A generative model describes a process, usually one by which observable data is generated. Generative models represent knowledge about the causal structure of the world—simplified, "working models" of a domain. These models may then be used to answer many different questions, by conditional inference. This contrasts to a more procedural or mechanistic approach in which knowledge represents the input-output mapping for a particular question directly. While such generative models often describe how we think the "actual world" works, there are many cases where it is useful to have a generative model even if there is no "fact of the matter". A prime example of the latter is in linguistics, where generative models of grammar can usefully describe the possible sentences in a language by describing a process for constructing sentences.

It is possible to use deterministic generative models to describe possible ways a process could unfold, but due to sparsity of observations or actual randomness there will often be many ways that our observations could have been generated. How can we choose amongst them? Probability theory provides a system for reasoning under exactly this kind of uncertainty. Probabilistic generative models describe processes which unfold with some amount of randomness, and probabilistic inference describes ways to ask questions of such processes. This tutorial is concerned with the knowledge that can be represented by probabilistic generative models and the inferences that can be drawn from them.

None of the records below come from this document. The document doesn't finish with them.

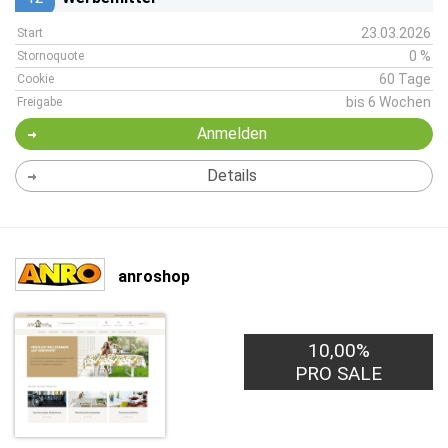
23.03.2026
Start
0 %
Stornoquote
60 Tage
Cookie
bis 6 Wochen
Freigabe
Anmelden
Details
anroshop
10,00%
PRO SALE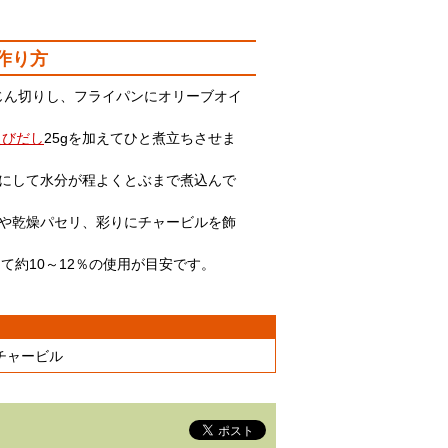
作り方
みじん切りし、フライパンにオリーブオイ
えびだし
25gを加えてひと煮立ちさせま
火にして水分が程よくとぶまで煮込んで
びや乾燥パセリ、彩りにチャービルを飾
て約10～12％の使用が目安です。
チャービル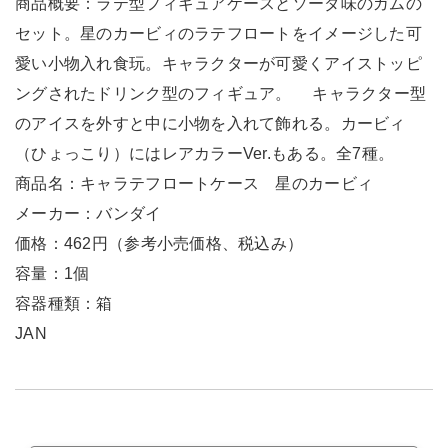
商品概要：ラテ型フィギュアケースとソーダ味のガムの
セット。星のカービィのラテフロートをイメージした可
愛い小物入れ食玩。キャラクターが可愛くアイストッピ
ングされたドリンク型のフィギュア。 キャラクター型
のアイスを外すと中に小物を入れて飾れる。カービィ
（ひょっこり）にはレアカラーVer.もある。全7種。
商品名：キャラテフロートケース 星のカービィ
メーカー：バンダイ
価格：462円（参考小売価格、税込み）
容量：1個
容器種類：箱
JAN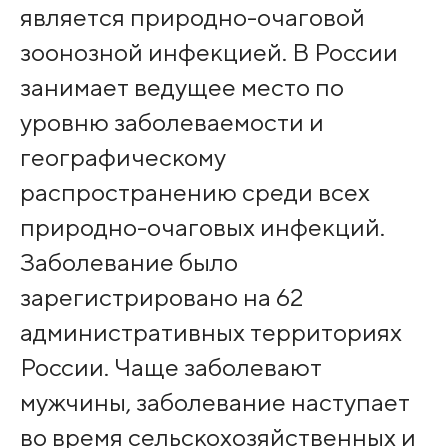
является природно-очаговой
зоонозной инфекцией. В России
занимает ведущее место по
уровню заболеваемости и
географическому
распространению среди всех
природно-очаговых инфекций.
Заболевание было
зарегистрировано на 62
административных территориях
России. Чаще заболевают
мужчины, заболевание наступает
во время сельскохозяйственных и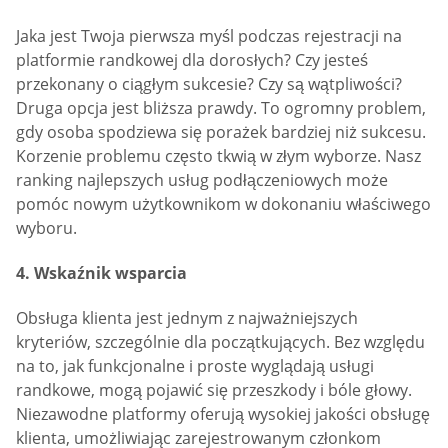
Jaka jest Twoja pierwsza myśl podczas rejestracji na
platformie randkowej dla dorosłych? Czy jesteś
przekonany o ciągłym sukcesie? Czy są wątpliwości?
Druga opcja jest bliższa prawdy. To ogromny problem,
gdy osoba spodziewa się porażek bardziej niż sukcesu.
Korzenie problemu często tkwią w złym wyborze. Nasz
ranking najlepszych usług podłączeniowych może
pomóc nowym użytkownikom w dokonaniu właściwego
wyboru.
4. Wskaźnik wsparcia
Obsługa klienta jest jednym z najważniejszych
kryteriów, szczególnie dla początkujących. Bez względu
na to, jak funkcjonalne i proste wyglądają usługi
randkowe, mogą pojawić się przeszkody i bóle głowy.
Niezawodne platformy oferują wysokiej jakości obsługę
klienta, umożliwiając zarejestrowanym członkom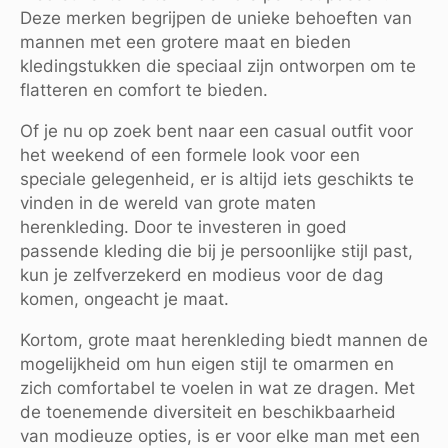
Deze merken begrijpen de unieke behoeften van
mannen met een grotere maat en bieden
kledingstukken die speciaal zijn ontworpen om te
flatteren en comfort te bieden.
Of je nu op zoek bent naar een casual outfit voor
het weekend of een formele look voor een
speciale gelegenheid, er is altijd iets geschikts te
vinden in de wereld van grote maten
herenkleding. Door te investeren in goed
passende kleding die bij je persoonlijke stijl past,
kun je zelfverzekerd en modieus voor de dag
komen, ongeacht je maat.
Kortom, grote maat herenkleding biedt mannen de
mogelijkheid om hun eigen stijl te omarmen en
zich comfortabel te voelen in wat ze dragen. Met
de toenemende diversiteit en beschikbaarheid
van modieuze opties, is er voor elke man met een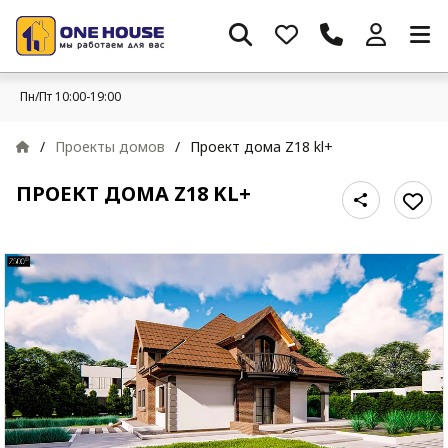
Пн/Пт 10:00-19:00
/
Проекты домов
/
Проект дома Z18 kl+
ПРОЕКТ ДОМА Z18 KL+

In order to make the idea of generative models precise we want a formal language that is designed to express the kinds of knowledge individuals have about the world. This language should be universal in the sense that it should be able to express any (computable) process. We build on the $\lambda$-calculus (as realized in functional programming languages) because the $\lambda$-calculus describes computational processes and captures the idea that what is important is causal dependence—in particular the $\lambda$-calculus does not focus on the sequence of time, but rather on which events influence which other events. We introduce randomness into this language to construct a stochastic $\lambda$-calculus, and describe conditional inferences in this language.

Inference about inference: Nested query

1. Contributors include: Andreas Stuhlmueller, John McCoy, Tomer Ullman, Long Ouyang.
2. The construction and ongoing support of this tutorial are made possible by grants from the Office of Naval Research and the James S. McDonnell Foundation.
3. Of course, the process by which inferences are drawn from a "model" or "theory" can, and should, also be described as a computational process. It is, however, useful to separate computational descriptions of knowledge and the inferences that can be drawn from knowledge, from computational descriptions of the process of inference. This is similar to Marr and Poggio's notion of "levels of analysis" (see Marr, 1982).